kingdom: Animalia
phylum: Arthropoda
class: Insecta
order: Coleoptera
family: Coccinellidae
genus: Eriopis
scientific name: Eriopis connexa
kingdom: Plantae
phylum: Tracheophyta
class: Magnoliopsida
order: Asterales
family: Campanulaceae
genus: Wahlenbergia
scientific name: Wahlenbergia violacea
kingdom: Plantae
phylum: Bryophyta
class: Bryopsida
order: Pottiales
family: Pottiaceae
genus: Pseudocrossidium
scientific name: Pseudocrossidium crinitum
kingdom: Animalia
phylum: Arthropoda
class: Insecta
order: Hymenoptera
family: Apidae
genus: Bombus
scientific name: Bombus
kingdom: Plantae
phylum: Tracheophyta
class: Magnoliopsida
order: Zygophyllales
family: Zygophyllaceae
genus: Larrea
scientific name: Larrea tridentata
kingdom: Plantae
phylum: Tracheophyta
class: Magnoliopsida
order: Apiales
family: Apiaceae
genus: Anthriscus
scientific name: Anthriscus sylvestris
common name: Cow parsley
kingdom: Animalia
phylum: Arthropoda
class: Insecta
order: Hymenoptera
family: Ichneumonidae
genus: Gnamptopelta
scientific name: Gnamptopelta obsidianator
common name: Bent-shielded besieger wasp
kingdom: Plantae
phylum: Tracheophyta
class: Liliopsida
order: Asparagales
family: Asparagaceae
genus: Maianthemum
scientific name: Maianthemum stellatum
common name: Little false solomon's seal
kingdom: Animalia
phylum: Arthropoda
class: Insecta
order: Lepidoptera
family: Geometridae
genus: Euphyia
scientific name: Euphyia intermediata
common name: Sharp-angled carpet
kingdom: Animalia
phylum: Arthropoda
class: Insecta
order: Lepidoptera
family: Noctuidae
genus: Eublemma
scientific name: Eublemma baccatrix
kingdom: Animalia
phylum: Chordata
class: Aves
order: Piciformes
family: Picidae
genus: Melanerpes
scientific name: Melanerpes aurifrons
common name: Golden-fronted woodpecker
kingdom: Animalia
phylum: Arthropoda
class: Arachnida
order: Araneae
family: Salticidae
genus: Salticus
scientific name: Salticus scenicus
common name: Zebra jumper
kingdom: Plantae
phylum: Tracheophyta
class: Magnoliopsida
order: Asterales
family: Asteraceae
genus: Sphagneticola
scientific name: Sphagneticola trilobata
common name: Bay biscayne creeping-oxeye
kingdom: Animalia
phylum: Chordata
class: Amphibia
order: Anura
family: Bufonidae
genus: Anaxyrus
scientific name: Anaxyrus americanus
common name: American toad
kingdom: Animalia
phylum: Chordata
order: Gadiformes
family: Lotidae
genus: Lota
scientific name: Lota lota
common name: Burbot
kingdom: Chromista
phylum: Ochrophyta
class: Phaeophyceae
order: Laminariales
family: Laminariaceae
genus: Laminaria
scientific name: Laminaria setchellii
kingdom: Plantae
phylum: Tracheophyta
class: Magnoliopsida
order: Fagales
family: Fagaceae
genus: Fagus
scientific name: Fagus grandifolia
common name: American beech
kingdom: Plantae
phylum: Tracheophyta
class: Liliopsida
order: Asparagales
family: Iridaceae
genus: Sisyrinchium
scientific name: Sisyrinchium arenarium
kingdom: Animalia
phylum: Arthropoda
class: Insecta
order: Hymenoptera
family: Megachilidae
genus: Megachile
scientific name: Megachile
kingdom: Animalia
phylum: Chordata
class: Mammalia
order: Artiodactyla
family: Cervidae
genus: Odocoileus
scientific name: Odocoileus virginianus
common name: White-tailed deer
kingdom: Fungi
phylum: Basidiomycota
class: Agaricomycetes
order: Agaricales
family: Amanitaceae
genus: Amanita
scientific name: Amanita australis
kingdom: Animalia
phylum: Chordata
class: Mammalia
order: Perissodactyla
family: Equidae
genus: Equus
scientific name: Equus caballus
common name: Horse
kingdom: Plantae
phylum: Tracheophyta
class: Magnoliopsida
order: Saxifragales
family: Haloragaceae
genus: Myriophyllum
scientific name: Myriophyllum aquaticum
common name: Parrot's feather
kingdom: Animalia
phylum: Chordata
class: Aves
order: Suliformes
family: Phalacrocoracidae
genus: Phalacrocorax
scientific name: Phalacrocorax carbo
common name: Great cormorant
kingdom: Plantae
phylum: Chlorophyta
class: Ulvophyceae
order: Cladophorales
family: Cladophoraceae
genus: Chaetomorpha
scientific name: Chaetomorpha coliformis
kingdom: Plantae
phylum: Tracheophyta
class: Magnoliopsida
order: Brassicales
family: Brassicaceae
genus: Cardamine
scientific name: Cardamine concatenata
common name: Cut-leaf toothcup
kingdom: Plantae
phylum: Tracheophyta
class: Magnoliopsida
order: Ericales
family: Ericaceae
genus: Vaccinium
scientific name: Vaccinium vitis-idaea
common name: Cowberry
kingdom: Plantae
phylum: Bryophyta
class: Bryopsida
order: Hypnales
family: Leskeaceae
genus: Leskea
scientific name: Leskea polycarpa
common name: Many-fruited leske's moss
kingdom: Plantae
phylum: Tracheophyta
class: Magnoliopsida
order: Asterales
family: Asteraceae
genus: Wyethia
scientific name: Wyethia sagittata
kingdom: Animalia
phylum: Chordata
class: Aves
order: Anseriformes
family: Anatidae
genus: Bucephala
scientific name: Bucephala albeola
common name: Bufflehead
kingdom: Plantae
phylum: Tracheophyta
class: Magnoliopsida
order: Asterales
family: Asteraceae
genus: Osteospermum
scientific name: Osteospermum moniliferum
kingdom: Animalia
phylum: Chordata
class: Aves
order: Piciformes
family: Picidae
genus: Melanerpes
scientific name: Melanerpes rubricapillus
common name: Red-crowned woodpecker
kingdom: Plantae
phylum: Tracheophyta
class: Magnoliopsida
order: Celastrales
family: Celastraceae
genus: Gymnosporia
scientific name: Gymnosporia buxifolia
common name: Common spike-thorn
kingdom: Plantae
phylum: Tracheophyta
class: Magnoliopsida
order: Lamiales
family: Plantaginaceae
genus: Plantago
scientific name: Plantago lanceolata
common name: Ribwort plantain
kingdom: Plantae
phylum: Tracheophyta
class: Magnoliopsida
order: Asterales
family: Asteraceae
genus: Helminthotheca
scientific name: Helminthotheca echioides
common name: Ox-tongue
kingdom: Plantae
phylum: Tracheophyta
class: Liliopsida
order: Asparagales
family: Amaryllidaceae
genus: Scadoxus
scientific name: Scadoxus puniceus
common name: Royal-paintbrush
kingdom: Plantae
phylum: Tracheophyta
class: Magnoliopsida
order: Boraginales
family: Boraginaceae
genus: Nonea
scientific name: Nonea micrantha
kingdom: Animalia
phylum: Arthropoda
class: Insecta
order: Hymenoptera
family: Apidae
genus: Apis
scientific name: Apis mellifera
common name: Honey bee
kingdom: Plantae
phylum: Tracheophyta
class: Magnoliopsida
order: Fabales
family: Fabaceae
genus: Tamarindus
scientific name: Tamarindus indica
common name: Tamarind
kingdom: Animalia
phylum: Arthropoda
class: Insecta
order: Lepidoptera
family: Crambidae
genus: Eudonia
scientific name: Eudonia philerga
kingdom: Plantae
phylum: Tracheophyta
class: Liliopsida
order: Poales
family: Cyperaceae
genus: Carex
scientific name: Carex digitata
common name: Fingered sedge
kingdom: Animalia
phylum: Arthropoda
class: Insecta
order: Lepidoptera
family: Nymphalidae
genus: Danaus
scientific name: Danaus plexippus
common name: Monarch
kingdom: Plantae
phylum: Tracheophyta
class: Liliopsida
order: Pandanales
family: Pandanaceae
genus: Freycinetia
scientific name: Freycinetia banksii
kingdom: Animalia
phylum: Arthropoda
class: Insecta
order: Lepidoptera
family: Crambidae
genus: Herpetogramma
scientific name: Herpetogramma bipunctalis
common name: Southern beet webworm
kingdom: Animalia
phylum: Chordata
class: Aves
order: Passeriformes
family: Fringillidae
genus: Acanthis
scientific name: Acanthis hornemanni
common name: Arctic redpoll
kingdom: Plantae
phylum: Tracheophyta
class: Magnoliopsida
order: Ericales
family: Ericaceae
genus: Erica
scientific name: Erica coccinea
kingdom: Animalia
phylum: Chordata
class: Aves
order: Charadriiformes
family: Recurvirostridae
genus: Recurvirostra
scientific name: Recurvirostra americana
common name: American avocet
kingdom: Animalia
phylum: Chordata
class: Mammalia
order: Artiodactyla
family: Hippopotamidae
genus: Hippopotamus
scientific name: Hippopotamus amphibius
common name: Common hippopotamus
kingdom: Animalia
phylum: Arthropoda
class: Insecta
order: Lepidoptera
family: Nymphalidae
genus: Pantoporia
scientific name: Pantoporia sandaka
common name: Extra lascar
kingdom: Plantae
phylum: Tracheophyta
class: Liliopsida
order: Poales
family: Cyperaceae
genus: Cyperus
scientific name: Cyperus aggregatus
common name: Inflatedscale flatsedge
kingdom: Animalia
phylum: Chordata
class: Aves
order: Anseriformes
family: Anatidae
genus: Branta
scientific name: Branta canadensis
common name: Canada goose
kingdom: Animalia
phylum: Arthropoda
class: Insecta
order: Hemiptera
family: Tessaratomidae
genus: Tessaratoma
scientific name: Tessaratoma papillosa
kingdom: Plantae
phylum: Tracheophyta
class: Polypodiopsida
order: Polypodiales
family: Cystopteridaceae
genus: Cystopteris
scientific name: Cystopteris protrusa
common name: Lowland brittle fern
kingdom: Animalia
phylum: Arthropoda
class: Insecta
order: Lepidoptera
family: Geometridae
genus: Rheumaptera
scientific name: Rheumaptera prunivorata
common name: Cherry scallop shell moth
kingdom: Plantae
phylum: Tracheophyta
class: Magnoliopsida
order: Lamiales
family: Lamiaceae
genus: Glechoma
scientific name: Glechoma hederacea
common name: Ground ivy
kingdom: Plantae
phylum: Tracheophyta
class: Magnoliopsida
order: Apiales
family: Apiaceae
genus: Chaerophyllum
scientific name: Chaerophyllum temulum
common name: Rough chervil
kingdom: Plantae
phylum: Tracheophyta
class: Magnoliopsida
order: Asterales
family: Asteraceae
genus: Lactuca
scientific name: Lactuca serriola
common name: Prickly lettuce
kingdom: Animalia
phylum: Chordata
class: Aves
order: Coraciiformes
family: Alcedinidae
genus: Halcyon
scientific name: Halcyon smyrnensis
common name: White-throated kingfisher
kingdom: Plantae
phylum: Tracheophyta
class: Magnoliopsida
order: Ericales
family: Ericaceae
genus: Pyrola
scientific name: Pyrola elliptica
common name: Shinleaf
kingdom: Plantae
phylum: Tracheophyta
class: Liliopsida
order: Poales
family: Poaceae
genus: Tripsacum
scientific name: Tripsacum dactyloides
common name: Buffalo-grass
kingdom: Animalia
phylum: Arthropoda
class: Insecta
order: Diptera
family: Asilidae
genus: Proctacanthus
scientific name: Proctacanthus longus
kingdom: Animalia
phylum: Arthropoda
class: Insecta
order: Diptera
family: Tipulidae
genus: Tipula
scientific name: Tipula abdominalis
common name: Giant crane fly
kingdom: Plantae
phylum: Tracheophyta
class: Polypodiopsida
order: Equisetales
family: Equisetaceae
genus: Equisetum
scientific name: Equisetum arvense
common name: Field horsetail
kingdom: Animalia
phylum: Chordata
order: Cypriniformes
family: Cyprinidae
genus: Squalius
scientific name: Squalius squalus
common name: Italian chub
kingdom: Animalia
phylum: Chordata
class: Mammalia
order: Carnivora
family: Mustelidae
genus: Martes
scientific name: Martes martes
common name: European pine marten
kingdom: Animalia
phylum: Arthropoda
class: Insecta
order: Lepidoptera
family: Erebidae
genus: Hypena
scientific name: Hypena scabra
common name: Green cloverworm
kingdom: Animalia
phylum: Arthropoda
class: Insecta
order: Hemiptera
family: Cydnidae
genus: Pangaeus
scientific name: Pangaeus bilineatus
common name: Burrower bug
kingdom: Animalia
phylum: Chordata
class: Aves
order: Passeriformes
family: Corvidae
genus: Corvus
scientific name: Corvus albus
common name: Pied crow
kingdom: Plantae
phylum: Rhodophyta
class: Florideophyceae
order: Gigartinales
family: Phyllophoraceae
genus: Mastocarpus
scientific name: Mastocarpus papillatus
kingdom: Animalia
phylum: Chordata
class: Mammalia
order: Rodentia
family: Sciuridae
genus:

──────

What you should do. Print the lines above again without any change, beginning at the line that contains "family: Boraginaceae" and ending after the line that contains "order: Fabales".

Result below.
family: Boraginaceae
genus: Nonea
scientific name: Nonea micrantha
kingdom: Animalia
phylum: Arthropoda
class: Insecta
order: Hymenoptera
family: Apidae
genus: Apis
scientific name: Apis mellifera
common name: Honey bee
kingdom: Plantae
phylum: Tracheophyta
class: Magnoliopsida
order: Fabales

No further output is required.